‘Stop the Steal’ Didn’t Start With Trump by Jamelle Bouie
As Jamelle Bouie forcefully, smartly argues in this editorial, published by The New York Times, there’s nothing new about the Republican rhetoric that led directly to lawless storming of the U.S. Capitol. The party that touts itself as grand and old has been trafficking in reckless, opportunistic lies about election integrity for decades, all in an effort to delegitimize the voices of anyone who doesn’t zealously sign on to their agenda. They are collectively responsible with fomenting this corrosive distrust in the most fundamental U.S. institutions, and then they pledged their allegiance to a ruthless, amoral dolt who was all too happy to exploit the fiction to soothe his fragile ego, no matter who got hurt because of it.
The dangerous magical thinking of ‘this is not who we are’ by Soraya Nadia McDonald
Repeated like a mantra by political leaders desperate for the delusion of revived national unity, “This is not who we are” is an increasingly dubious statement. Writing for The Undefeated, Soraya Nadia McDonald goes right at the contradiction of that statement, especially during a fraught era where it comes back into the discourse every couple weeks like it’s perched solidly on the edge of a careening merry-go-round. It is time — well past the time, really — to reckon with the portions of the national character mired in hate and destruction, because that is the only way we can progress to something better, a version of the country where the oft-repeated statement in actually true.

■ Supplied data
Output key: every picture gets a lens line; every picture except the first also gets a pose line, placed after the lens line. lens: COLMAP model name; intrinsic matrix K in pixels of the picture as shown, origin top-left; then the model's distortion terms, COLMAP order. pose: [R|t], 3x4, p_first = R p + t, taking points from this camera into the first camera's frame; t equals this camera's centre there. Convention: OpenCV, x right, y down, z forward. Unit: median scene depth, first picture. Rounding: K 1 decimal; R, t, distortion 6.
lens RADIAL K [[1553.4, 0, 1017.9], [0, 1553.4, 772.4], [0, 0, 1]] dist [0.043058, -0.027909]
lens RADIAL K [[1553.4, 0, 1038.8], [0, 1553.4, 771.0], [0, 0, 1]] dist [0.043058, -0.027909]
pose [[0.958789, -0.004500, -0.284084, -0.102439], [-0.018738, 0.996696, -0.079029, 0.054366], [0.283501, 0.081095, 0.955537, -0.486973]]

■ Exercise
Answer these questions from the reading text:
(a) Which publication ran Jamelle Bouie's editorial?
(b) For which publication was Soraya Nadia McDonald writing?
(c) What statement does McDonald's piece take on?
The listing is separate material and has no connection to the reading text.

■ Finished task
(a) The New York Times
(b) The Undefeated
(c) "This is not who we are"